No respetar el descanso muscular
El descanso es esencial para la recuperación de los músculos y la mejora del rendimiento. Saltarte este paso puede estancar tus progresos.
Hacer repeticiones rápidas sin control
La prisa lleva a perder el control del movimiento y a cometer errores técnicos, como rebotes o mala alineación. Prioriza siempre la calidad de cada sentadilla.
Aspectos clave para una sentadilla segura
Mantener la columna neutra es fundamental para evitar sobrecargas. Las rodillas deben seguir la línea de los pies durante todo el recorrido, mientras el peso se distribuye entre talones y el centro del pie. Realiza el movimiento de forma controlada, evitando rebotes o aceleraciones. Sincroniza tu respiración (inhala al bajar, exhala al subir) para mayor estabilidad y control intraabdominal.
Factores que impiden mejorar tu sentadilla

La falta de consistencia en la rutina de entrenamiento es uno de los principales obstáculos para avanzar. Si repites errores de técnica constantemente, el progreso se estanca. Un déficit de movilidad en articulaciones y usar cargas altas antes de tiempo también afectan tu desarrollo. Además, olvidar fortalecer el core limita la estabilidad y la capacidad de cargar peso de forma segura.
Dudas comunes sobre errores al hacer sentadillas
¿Por qué me duele la rodilla al hacer sentadillas?
Generalmente, por mala alineación de rodillas o falta de activación de glúteos; revisa tu postura y refuerza esos músculos.

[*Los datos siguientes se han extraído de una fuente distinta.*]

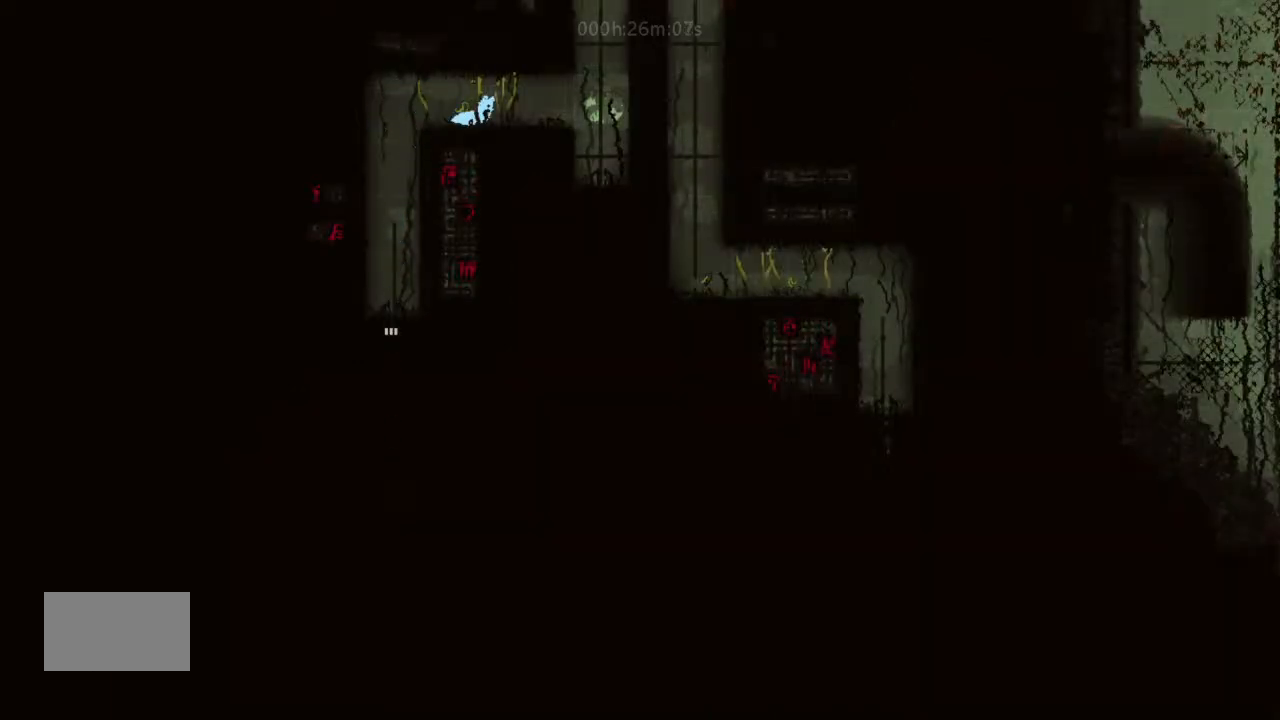
{"keys": ["right"], "events": []}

¿Es malo hacer sentadilla si tengo poca movilidad?
No es malo, pero debes trabajar la movilidad antes de cargar peso para evitar compensaciones y lesiones.
¿Qué puedo hacer si siempre levanto los talones al bajar?
Incluye ejercicios de movilidad de tobillo y usa un calzado adecuado; eso te ayudará a mantener los pies planos.
¿Debo bajar hasta el fondo en cada sentadilla?
Baja al menos hasta que los muslos estén paralelos al suelo; si tienes buena técnica y movilidad, puedes bajar más.
Para mantenerte libre de errores de técnica en sentadilla y progresar seguro, revisa tu postura frente al espejo antes de cargar peso extra.